Francisco’s early tenure in the Trump administration indicates his positions haven’t shifted all that much.
He argued a case before the Supreme Court that could have implications for the Mueller investigation. It involves a narrow issue of how Securities and Exchange Commission (SEC) administrative law judges are hired.
But as the Los Angeles Times reported in April, Francisco has stepped in and asked the Court to decide on a much larger question of the president’s constitutional authority to not just hire officials but fire them too:
Francisco points to two provisions of the Constitution as giving the president very broad authority. One says the president shall appoint ambassadors, judges and “all other officers of United States.” The other says the president “shall take care that the laws be faithfully executed.”

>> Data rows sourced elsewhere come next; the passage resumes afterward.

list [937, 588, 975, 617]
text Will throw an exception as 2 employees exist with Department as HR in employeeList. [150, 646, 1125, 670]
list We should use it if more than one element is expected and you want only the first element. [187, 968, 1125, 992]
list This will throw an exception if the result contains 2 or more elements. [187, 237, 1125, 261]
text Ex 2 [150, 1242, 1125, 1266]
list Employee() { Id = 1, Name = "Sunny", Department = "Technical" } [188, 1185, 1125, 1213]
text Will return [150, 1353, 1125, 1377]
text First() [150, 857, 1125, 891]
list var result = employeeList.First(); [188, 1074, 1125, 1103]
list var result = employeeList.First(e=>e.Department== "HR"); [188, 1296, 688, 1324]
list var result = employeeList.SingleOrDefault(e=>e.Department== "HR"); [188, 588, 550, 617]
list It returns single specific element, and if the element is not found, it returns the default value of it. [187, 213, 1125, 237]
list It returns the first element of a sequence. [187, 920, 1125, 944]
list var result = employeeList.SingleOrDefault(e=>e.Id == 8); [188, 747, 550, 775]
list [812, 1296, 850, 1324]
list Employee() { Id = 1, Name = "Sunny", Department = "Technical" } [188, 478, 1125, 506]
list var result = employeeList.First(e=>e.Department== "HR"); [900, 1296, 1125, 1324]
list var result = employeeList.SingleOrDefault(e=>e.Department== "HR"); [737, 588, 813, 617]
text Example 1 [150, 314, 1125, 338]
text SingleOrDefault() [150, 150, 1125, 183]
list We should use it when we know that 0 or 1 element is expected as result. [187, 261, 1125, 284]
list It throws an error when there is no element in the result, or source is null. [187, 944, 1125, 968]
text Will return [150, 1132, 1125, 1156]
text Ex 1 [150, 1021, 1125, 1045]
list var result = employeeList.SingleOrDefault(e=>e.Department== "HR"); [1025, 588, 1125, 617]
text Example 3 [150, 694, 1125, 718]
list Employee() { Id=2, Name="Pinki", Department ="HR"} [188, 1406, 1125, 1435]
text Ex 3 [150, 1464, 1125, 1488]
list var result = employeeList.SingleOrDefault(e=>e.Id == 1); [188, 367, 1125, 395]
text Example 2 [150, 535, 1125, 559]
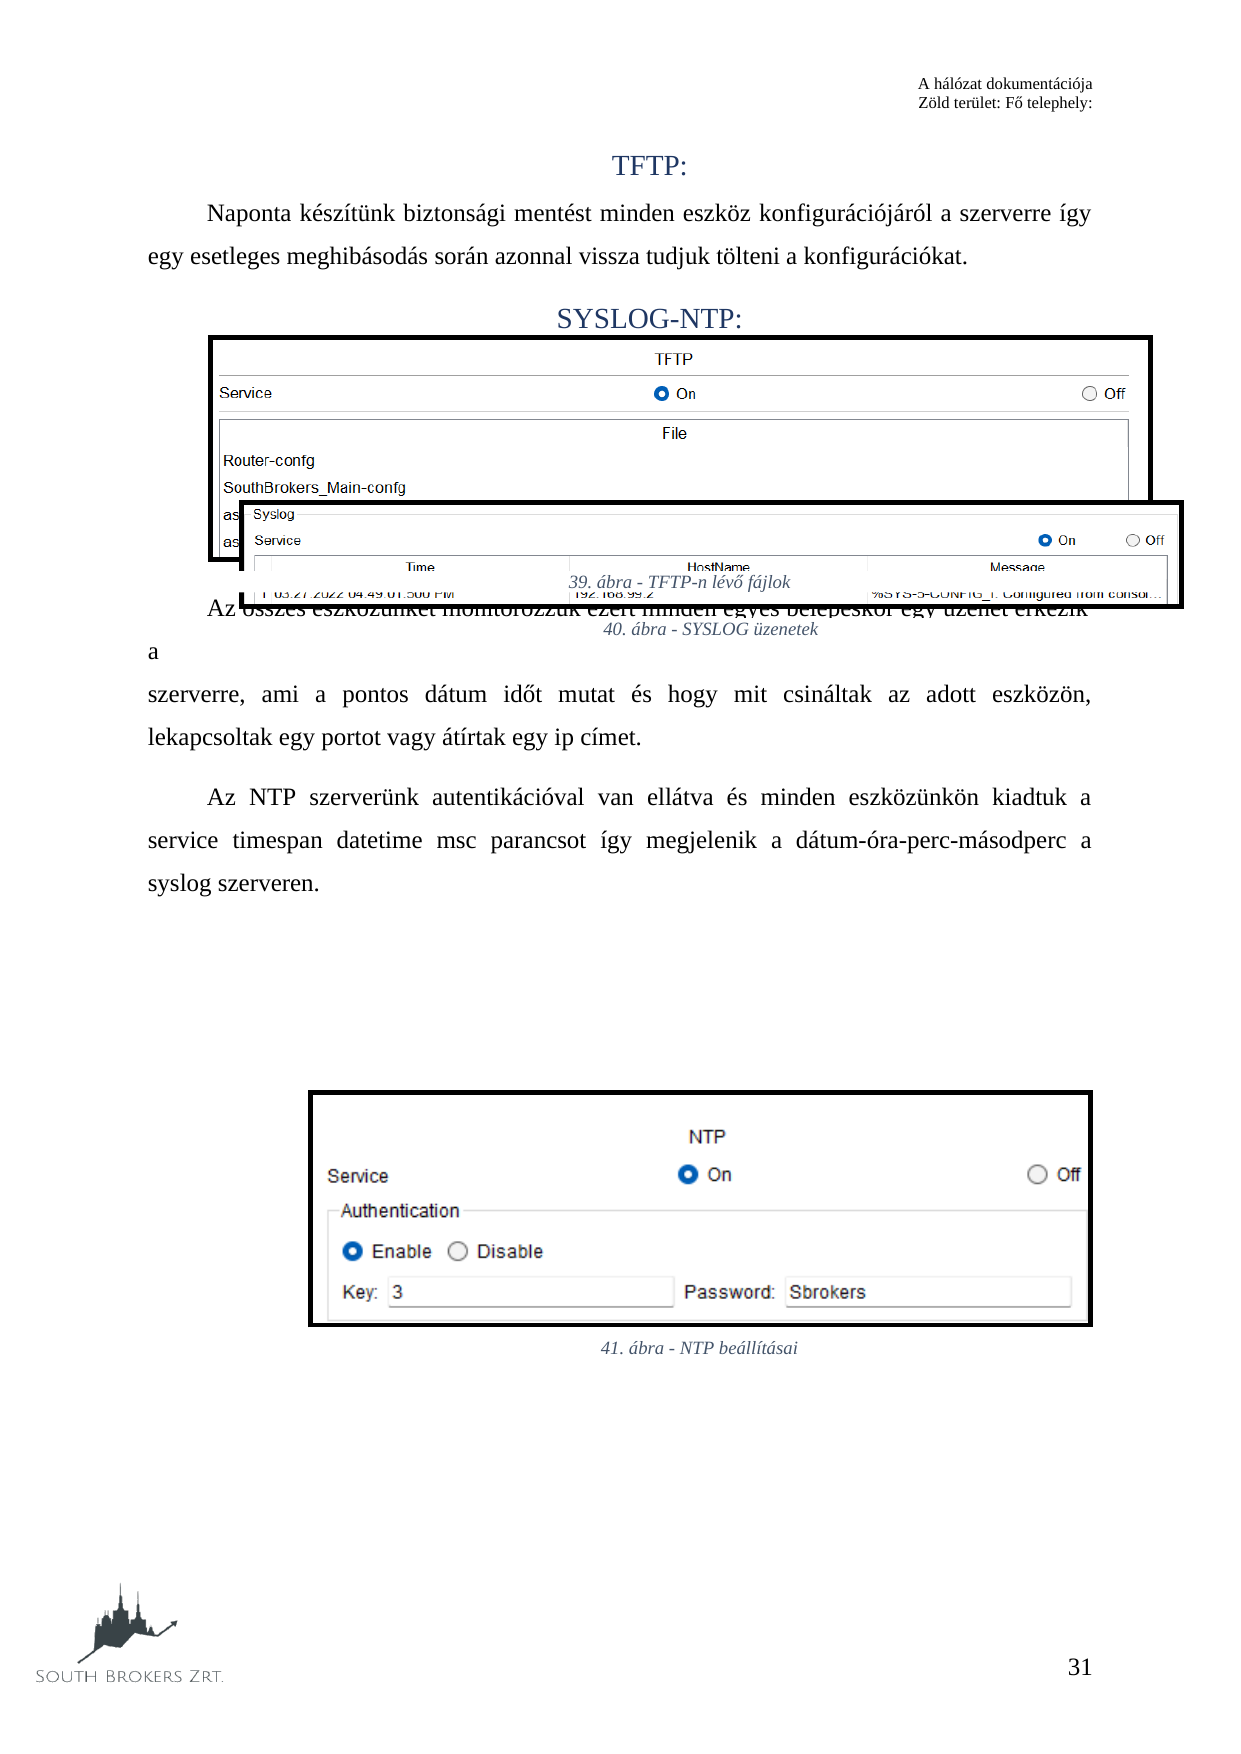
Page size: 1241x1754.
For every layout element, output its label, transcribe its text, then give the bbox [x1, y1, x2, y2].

text Naponta készítünk biztonsági mentést minden eszköz konfigurációjáról a szerverre így egy esetleges meghibásodás során azonnal vissza tudjuk tölteni a konfigurációkat. [148, 198, 1093, 270]
subtitle SYSLOG-NTP: [148, 301, 1093, 334]
subtitle TFTP: [148, 148, 1093, 181]
picture [213, 340, 1148, 557]
picture [313, 1095, 1088, 1323]
text Az összes eszközünket monitorozzuk ezért minden egyes belépéskor egy üzenet érkezik a szerverre, ami a pontos dátum időt mutat és hogy mit csináltak az adott eszközön, lekapcsoltak egy portot vagy átírtak egy ip címet. [148, 351, 1093, 751]
text Az NTP szerverünk autentikációval van ellátva és minden eszközünkön kiadtuk a service timespan datetime msc parancsot így megjelenik a dátum-óra-perc-másodperc a syslog szerveren. [148, 782, 1093, 897]
picture [244, 505, 1179, 604]
picture [0, 1531, 255, 1754]
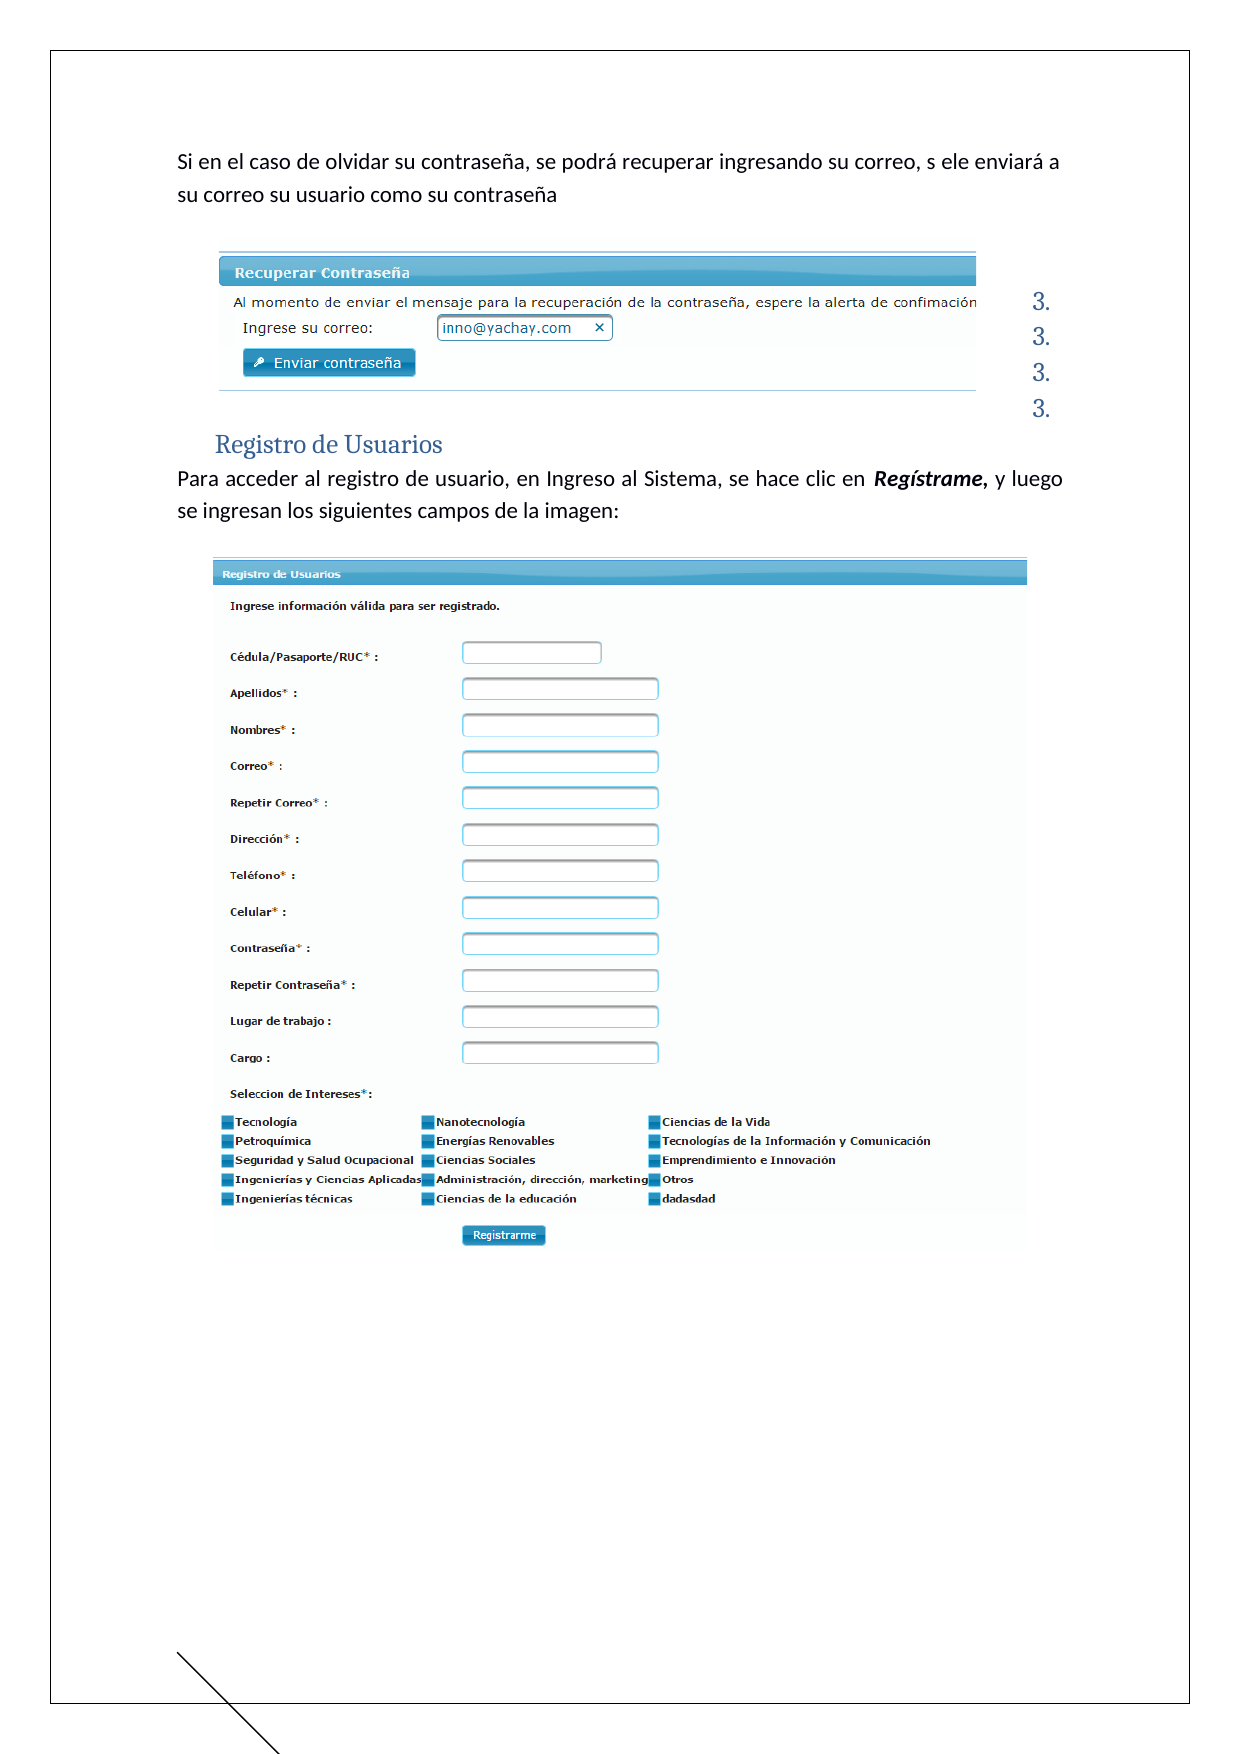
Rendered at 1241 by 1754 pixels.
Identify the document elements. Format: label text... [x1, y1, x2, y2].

”The president’s constitutional responsibility to faithfully execute the laws requires adequate authority to remove subordinate officers,” Francisco told the court in February. “The framers understood the close connection between the president’s ability to discharge his responsibilities as head of the executive branch and his control over its personnel. … The president’s ability to execute the law is thus inextricably linked to his authority to hold his subordinates accountable for their conduct.”
Francisco is basically saying the Constitution gives the president the authority to dismiss all officials who have power under the executive branch. That could, most conspicuously, give Trump a legal way to oust Mueller.
The Supreme Court ruled in favor of the administration, but decided the case very narrowly on the question raised about the status of SEC administrative law judges. And as legal writer Cristian Farias pointed out, Justice Elena Kagan chastised Francisco for trying to make a broader argument about presidential power.
But it’s telling that the administration took this stance and that Francisco, as the solicitor general, is making these arguments before the court.
Francisco’s approach to executive power doesn’t mean that if he takes over he’ll immediately fire Mueller, or even rein in Mueller’s mandate. But it does hint that he might be more sympathetic to the Trump administration’s stance, especially if the allegations about Rosenstein intensify the clamor on the right about the Mueller probe being biased against the president.
And yet Francisco did dine with Rosenstein and Sessions in March shortly after Trump slammed Sessions on Twitter for kicking the investigation of what Trump and his allies see as the FBI’s mishandling of the surveillance of former Trump campaign adviser Carter Page to the inspector general.
The dinner, coming as it did on the heels of the president viciously and publicly attacking his attorney general, seemed to suggest the three men had formed a united front against Trump’s assaults on Sessions and the Justice Department.
Then again, all three, Francisco included, could be fired by Trump at any time.